A 31-year-old female was diagnosed to have toxic goitre 2 years ago but did not proceed to get treatment. She currently presented with a 6-month history of progressive difficulty in breathing, generalised body swelling and jaundice. Her symptoms were associated with a dry cough but no chest pain. She did not report a history of heart disease or diabetes. On examination, she had exophthalmos, conjunctival pallor, jaundice, dyspnoea with oxygen saturation of 84%, tachypnoeic with a respiratory rate of 28 breaths/min, sacral and bilateral lower limb oedema. An audible bruit was heard over her thyroid gland. She had an irregular heart rate ranging between 90 and 120 beats/min, a raised jugular venous pressure (JVP) with a systolic murmur grade V over the mitral area.

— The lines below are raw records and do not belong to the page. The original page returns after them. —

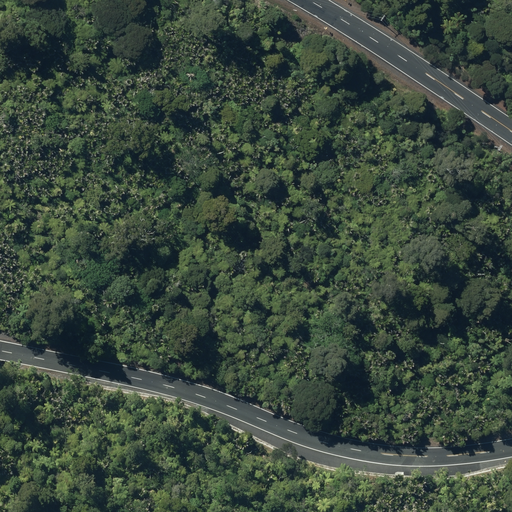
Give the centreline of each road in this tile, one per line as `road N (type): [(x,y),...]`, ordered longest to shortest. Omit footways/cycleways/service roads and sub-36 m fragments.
road 1 (tertiary): [(511,446),(412,454),(329,442),(166,383),(0,348)]
road 2 (secondary): [(309,0),(511,131)]
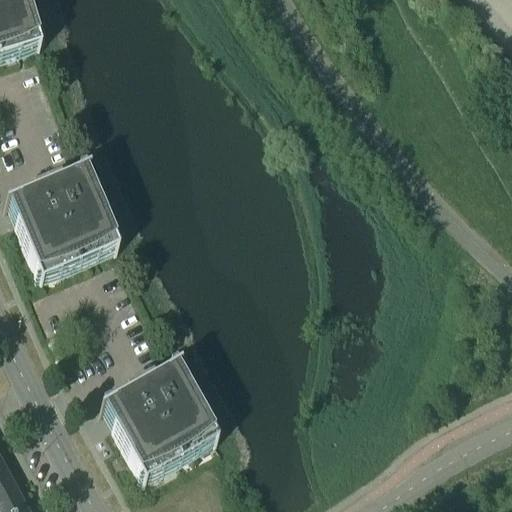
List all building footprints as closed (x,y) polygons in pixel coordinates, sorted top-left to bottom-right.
[(0,0),(0,62),(35,52),(19,0),(0,0)] [(112,254),(90,201),(83,203),(75,185),(12,212),(19,230),(13,233),(35,286),(112,254)] [(211,446),(186,401),(183,396),(176,399),(167,382),(106,415),(116,433),(110,437),(138,487),(211,446)] [(0,497),(12,491),(6,480),(8,475),(0,467),(0,497)] [(24,511),(23,503),(18,502),(12,491),(0,497),(0,511),(24,511)]
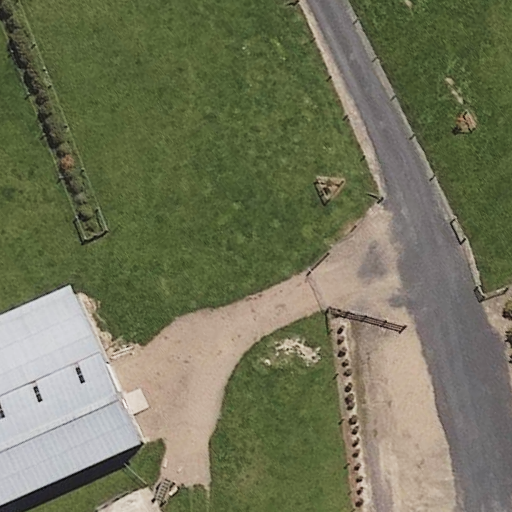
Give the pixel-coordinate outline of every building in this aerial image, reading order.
[(254,56),(244,71),(248,92),(262,102),(284,98),(294,84),(290,62),(275,52),(254,56)] [(292,101),(274,110),(269,125),(278,143),(294,148),(311,139),(316,120),(307,106),(292,101)] [(300,151),(291,168),(296,183),(314,192),(329,186),(337,169),(330,151),(315,146),(300,151)] [(0,329),(0,506),(156,436),(89,289),(0,329)] [(160,511),(148,483),(94,507),(96,511),(160,511)]
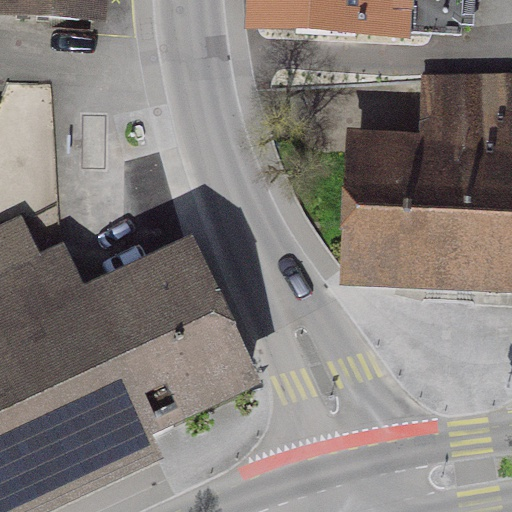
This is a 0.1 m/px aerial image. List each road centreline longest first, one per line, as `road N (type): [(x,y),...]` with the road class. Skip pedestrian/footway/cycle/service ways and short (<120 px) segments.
road 1 (residential): [(185,0),(185,54),(219,186),(322,379),(341,434),(348,493)]
road 2 (primary): [(511,466),(348,493)]
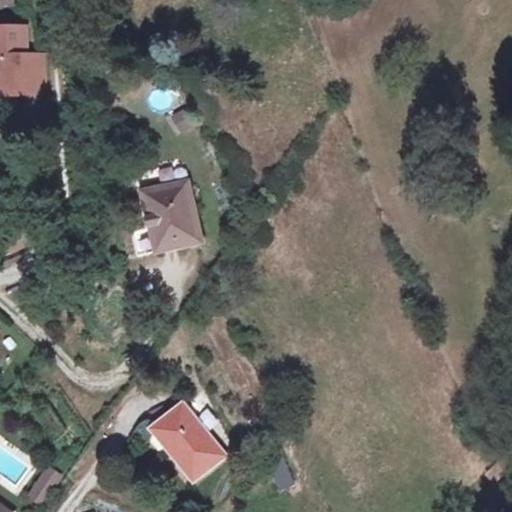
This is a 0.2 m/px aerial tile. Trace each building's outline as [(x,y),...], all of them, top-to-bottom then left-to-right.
[(26,31),(0,30),(0,88),(3,89),(29,88),(29,96),(47,96),(46,59),(28,58),(26,31)] [(3,97),(29,96),(29,88),(3,89),(3,97)] [(29,96),(31,131),(51,130),(50,96),(47,96),(29,96)] [(171,116),(180,133),(196,124),(186,107),(171,116)] [(201,230),(180,173),(138,188),(150,221),(133,227),(141,250),(201,230)] [(231,452),(189,402),(161,424),(181,448),(177,451),(200,478),(231,452)] [(281,492),(297,485),(283,451),(267,458),(281,492)] [(61,480),(49,471),(29,499),(41,507),(61,480)] [(0,511),(12,511),(0,503),(0,511)]
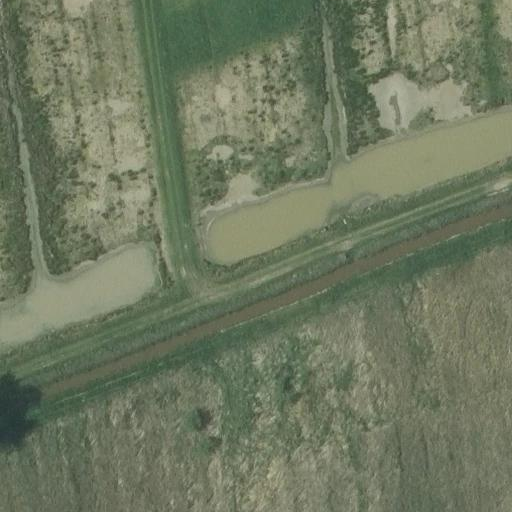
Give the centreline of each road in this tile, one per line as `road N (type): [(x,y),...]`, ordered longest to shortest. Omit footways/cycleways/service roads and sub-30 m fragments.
road 1 (track): [(0,376),(511,180)]
road 2 (track): [(282,318),(511,225)]
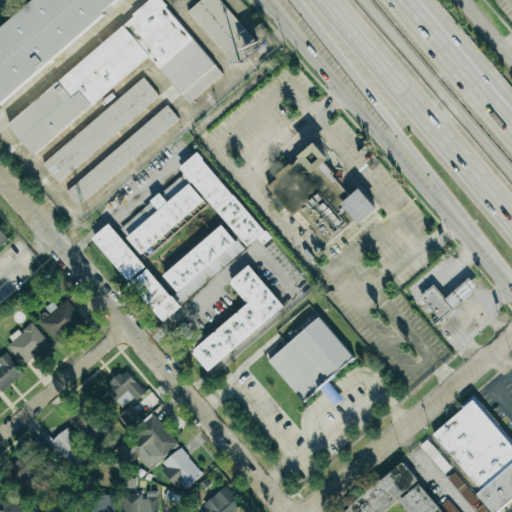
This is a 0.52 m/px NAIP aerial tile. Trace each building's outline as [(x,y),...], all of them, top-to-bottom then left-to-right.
[(120,0),(1,106),(0,104),(0,29),(33,0),(120,0)] [(6,126),(155,0),(157,0),(222,76),(187,105),(148,59),(31,157),(6,126)] [(201,0),(187,11),(234,70),(268,42),(262,34),(254,41),(220,0),(201,0)] [(43,164),(59,182),(159,96),(143,77),(43,164)] [(65,189),(76,204),(181,122),(169,107),(65,189)] [(323,251),(375,207),(360,190),(354,195),(312,146),(267,186),(323,251)] [(180,167),(247,247),(257,238),(263,245),(270,239),(198,152),(180,167)] [(119,227),(140,254),(205,202),(184,175),(119,227)] [(157,278),(112,222),(93,237),(162,323),(181,308),(178,304),(244,251),(223,225),(157,278)] [(0,248),(10,240),(0,228),(0,248)] [(194,340),(250,292),(232,272),(252,255),(285,296),(211,360),(194,340)] [(439,321),(479,290),(469,278),(444,298),(434,285),(420,297),(439,321)] [(57,343),(84,321),(67,300),(57,308),(52,302),(46,308),(51,314),(40,323),(57,343)] [(303,403),(321,388),(334,404),(342,398),(328,381),(354,359),(319,318),(267,361),(303,403)] [(19,331),(5,344),(24,366),(50,344),(32,323),(20,332),(19,331)] [(0,357),(0,388),(2,391),(23,374),(6,352),(0,357)] [(124,409),(144,391),(125,370),(105,388),(124,409)] [(492,511),(496,511),(511,499),(511,444),(476,399),(431,435),(492,511)] [(81,430),(93,421),(82,408),(71,417),(81,430)] [(91,453),(66,427),(53,440),(48,435),(40,443),(57,461),(61,456),(75,470),(91,453)] [(203,475),(181,448),(160,465),(182,492),(203,475)] [(19,487),(32,473),(41,482),(51,471),(28,450),(5,474),(19,487)] [(407,511),(444,511),(402,462),(343,511),(387,511),(399,502),(407,511)] [(203,503),(208,510),(205,511),(231,511),(240,506),(227,486),(203,503)] [(144,494),(122,493),(122,511),(158,511),(158,492),(144,492),(144,494)] [(85,511),(114,511),(114,495),(86,494),(85,511)] [(0,511),(27,511),(29,506),(0,502),(0,511)]
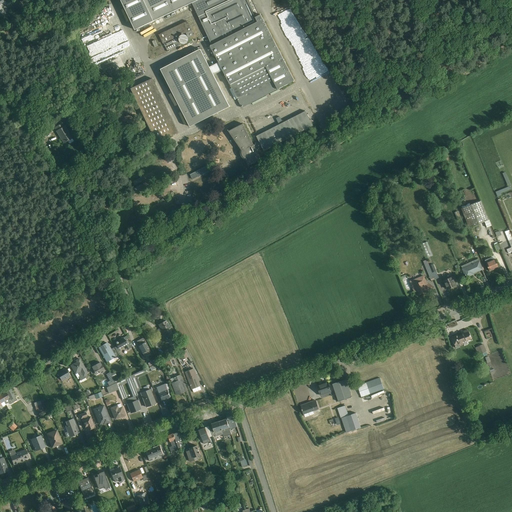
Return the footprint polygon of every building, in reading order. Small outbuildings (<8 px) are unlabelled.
[(120,0),(135,30),(192,3),(198,16),(209,40),(212,45),(210,46),(219,63),(222,70),(230,85),(242,108),(246,105),(295,80),(265,22),(263,19),(261,15),(260,15),(256,18),(247,0),(120,0)] [(290,6),(272,15),(282,39),(301,31),(290,6)] [(103,25),(79,35),(83,44),(102,37),(102,36),(122,28),(117,16),(102,23),(103,25)] [(194,35),(191,29),(187,21),(159,35),(163,43),(186,33),(188,38),(194,35)] [(93,62),(127,48),(122,38),(101,47),(101,46),(98,48),(97,46),(93,47),(88,49),(93,62)] [(222,70),(219,63),(210,67),(200,49),(161,69),(190,127),(230,107),(213,75),(222,70)] [(290,51),(296,62),(308,56),(306,54),(305,54),(304,52),(295,56),(294,54),(296,53),(294,49),(290,51)] [(319,54),(306,62),(306,72),(306,74),(308,73),(310,77),(310,71),(313,76),(316,75),(316,73),(322,73),(322,74),(323,73),(328,73),(328,79),(331,79),(330,77),(330,75),(319,54)] [(152,78),(130,89),(156,143),(178,133),(152,78)] [(309,118),(306,112),(261,134),(256,136),(260,143),(254,145),(256,148),(257,147),(258,150),(261,149),(260,146),(261,146),(264,151),(313,126),(311,121),(309,118)] [(62,123),(55,128),(57,131),(64,143),(67,141),(69,144),(74,141),(72,138),(64,126),(64,127),(62,123)] [(258,153),(256,148),(254,145),(243,123),(228,130),(242,151),(242,152),(242,153),(242,155),(243,156),(244,157),(244,158),(245,158),(246,158),(249,167),(261,160),(258,153)] [(490,219),(480,201),(464,209),(474,228),(490,219)] [(426,259),(423,261),(431,280),(438,277),(432,264),(429,265),(426,259)] [(465,278),(483,271),(479,259),(460,267),(465,278)] [(490,271),(498,268),(495,260),(487,264),(490,271)] [(416,296),(429,291),(423,275),(411,280),(416,296)] [(447,290),(457,287),(454,277),(444,280),(447,290)] [(448,299),(443,285),(438,287),(443,300),(448,299)] [(168,339),(174,336),(166,320),(158,324),(164,335),(165,334),(168,339)] [(454,346),(470,340),(466,329),(450,336),(454,346)] [(118,350),(127,345),(123,337),(114,343),(118,350)] [(144,356),(151,353),(143,338),(136,342),(144,356)] [(107,362),(116,357),(107,342),(98,348),(107,362)] [(483,344),(477,346),(480,353),(486,350),(483,344)] [(186,349),(179,353),(182,359),(190,355),(186,349)] [(83,377),(88,374),(79,358),(69,364),(75,375),(80,372),(83,377)] [(95,375),(104,370),(99,362),(90,367),(95,375)] [(61,381),(70,376),(65,368),(56,373),(61,381)] [(190,390),(201,386),(194,368),(184,372),(190,390)] [(361,399),(408,381),(403,368),(356,386),(361,399)] [(135,378),(146,374),(144,369),(134,373),(134,375),(128,377),(131,387),(137,385),(135,378)] [(117,377),(115,373),(111,376),(109,372),(106,374),(108,378),(106,379),(108,385),(115,382),(113,379),(117,377)] [(176,396),(187,392),(181,375),(170,379),(176,396)] [(320,395),(331,391),(328,383),(317,387),(320,395)] [(102,395),(118,390),(117,384),(100,388),(102,395)] [(161,401),(171,397),(166,384),(156,387),(161,401)] [(347,386),(336,389),(341,404),(352,401),(347,386)] [(11,403),(17,400),(11,389),(5,393),(11,403)] [(146,407),(156,404),(150,389),(140,393),(146,407)] [(303,415),(319,410),(316,400),(300,405),(303,415)] [(42,401),(33,403),(36,413),(45,410),(42,401)] [(130,414),(140,410),(137,401),(127,404),(130,414)] [(114,419),(125,416),(121,404),(110,407),(114,419)] [(99,426),(110,422),(104,405),(93,409),(99,426)] [(346,407),(339,410),(348,434),(364,428),(358,413),(349,416),(346,407)] [(389,413),(390,413),(389,407),(387,407),(388,413),(383,414),(384,416),(380,417),(381,420),(390,418),(389,413)] [(228,420),(234,418),(232,411),(225,413),(228,420)] [(86,432),(95,428),(89,416),(81,420),(86,432)] [(64,423),(70,437),(78,434),(72,419),(64,423)] [(222,431),(229,428),(226,419),(219,422),(222,431)] [(222,431),(219,422),(211,424),(214,433),(222,431)] [(209,437),(212,436),(208,425),(198,429),(204,444),(210,441),(209,437)] [(52,448),(62,444),(57,430),(46,434),(52,448)] [(176,442),(181,440),(178,431),(173,433),(176,442)] [(176,442),(173,433),(167,435),(170,444),(176,442)] [(35,451),(45,447),(41,435),(31,439),(35,451)] [(156,458),(163,455),(160,445),(152,448),(156,458)] [(194,459),(201,456),(197,446),(190,449),(194,459)] [(13,466),(29,460),(25,448),(9,454),(13,466)] [(156,458),(152,448),(144,451),(148,461),(156,458)] [(0,473),(9,471),(3,456),(0,457),(0,473)] [(133,481),(142,477),(138,469),(129,473),(133,481)] [(96,475),(92,476),(96,487),(97,491),(95,491),(97,496),(111,491),(110,487),(109,487),(104,470),(95,473),(96,475)] [(115,483),(124,479),(120,470),(111,473),(115,483)] [(95,497),(91,486),(92,486),(89,476),(78,480),(84,500),(95,497)] [(144,493),(137,496),(141,506),(148,503),(144,493)] [(68,511),(71,511),(76,511),(72,497),(65,500),(68,511)]
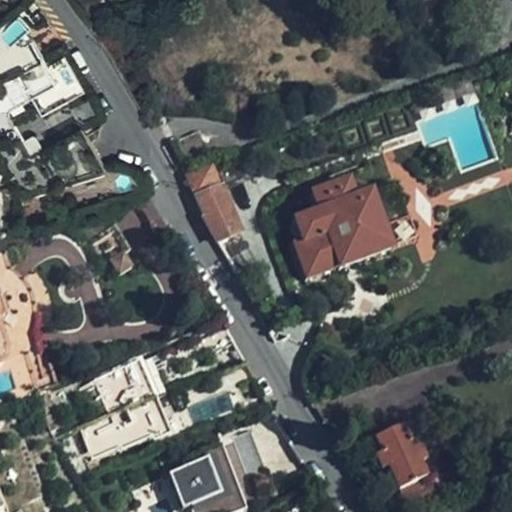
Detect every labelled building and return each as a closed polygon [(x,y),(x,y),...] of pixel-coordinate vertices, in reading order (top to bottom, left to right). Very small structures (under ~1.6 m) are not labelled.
[(0,210),(18,199),(22,205),(31,231),(44,227),(120,199),(104,165),(84,130),(33,159),(9,115),(56,85),(21,25),(4,36),(13,49),(0,58),(0,210)] [(197,132),(172,142),(181,167),(207,158),(197,132)] [(210,165),(183,175),(202,220),(213,246),(239,235),(219,186),(210,165)] [(340,271),(392,251),(391,249),(371,195),(370,193),(353,199),(346,179),(310,192),(317,212),(295,220),(292,221),(300,242),(292,245),(305,279),(338,266),(340,271)] [(371,195),(391,249),(414,240),(394,186),(371,195)] [(288,201),(295,220),(317,212),(310,192),(288,201)] [(100,266),(131,252),(119,225),(88,239),(100,266)] [(124,256),(111,262),(116,273),(129,268),(124,256)] [(0,367),(2,366),(7,353),(0,329),(0,328),(32,336),(35,321),(34,305),(27,287),(14,269),(0,283),(0,367)] [(207,357),(236,346),(230,331),(201,342),(207,357)] [(18,386),(23,401),(33,398),(32,395),(40,392),(26,347),(7,353),(13,370),(18,386)] [(159,395),(165,393),(157,370),(164,368),(159,355),(83,384),(96,419),(159,395)] [(230,388),(255,379),(246,361),(228,369),(230,373),(225,376),(230,388)] [(32,395),(33,398),(51,430),(64,422),(46,391),(40,392),(32,395)] [(153,441),(155,445),(175,438),(159,395),(96,419),(80,425),(93,460),(121,450),(122,453),(153,441)] [(404,426),(375,438),(381,454),(376,456),(382,471),(389,468),(408,509),(437,495),(422,464),(427,462),(421,447),(414,450),(404,426)] [(248,477),(234,440),(223,444),(224,447),(237,484),(267,473),(266,471),(248,477)] [(246,511),(237,484),(224,447),(185,462),(188,470),(171,476),(184,511),(191,508),(192,511),(246,511)]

The investigations showed her to have a moderate anaemia of 9.2 g/dL. Her biochemical results showed an elevated alkaline phosphatase (ALP) and γ-glutamyl aminotransferase (GGT) of 300.7 U/L (normal 35-104 U/L) and 204 U/L (normal 0-50 U/L). The serum total protein and albumin were reduced to 51.4 mmol/L (normal 60.0-80.0 mmol/L) and 18.6 mmol/L (normal 35.0-55.0 mmol/L) respectively. Aspartate transaminase (AST) and alanine transaminase (ALT) were 43.2 U/L (normal < 35.0 U/L) and 39.4 U/L (normal < 45.0 U/L) respectively. Her international normalised ratio (INR) was 1.3. Her thyroid function tests revealed thyroid-stimulating hormone (TSH) 0.07 uIU/mL (normal 0.27- 4.20 uIU/mL), free T3 (FT3) 14.2 ng/mL (normal 0.69-2.15 ng/mL) and FT4 59.1 ng/mL (normal 52.0-127.0 ng/mL), as shown in Table 2. With the FT3 and FT4 levels and her vitals, she was diagnosed to have thyroid storm with a score of 60 on the Burch-Wartofsky Point Scale. Table 2 shows the reference ranges and follow-up of her thyroid and liver function over 6 months. The electrocardiogram (ECG) showed an irregular rhythm with absent p wave and t wave inversion on the lateral chest leads (Figure 1). A chest radiograph showed pulmonary oedema, blunted right costo-phrenic angle and cephalisation (Figure 2). The echocardiogram showed biventricular failure with severe mitral regurgitation (MR), mild tricuspid regurgitation and an ejection fraction (EF) of 46%. The neck ultrasound revealed a highly vascularised enlarged thyroid gland.

Table 2.

Follow-up laboratory results of thyroid and liver function for case 1.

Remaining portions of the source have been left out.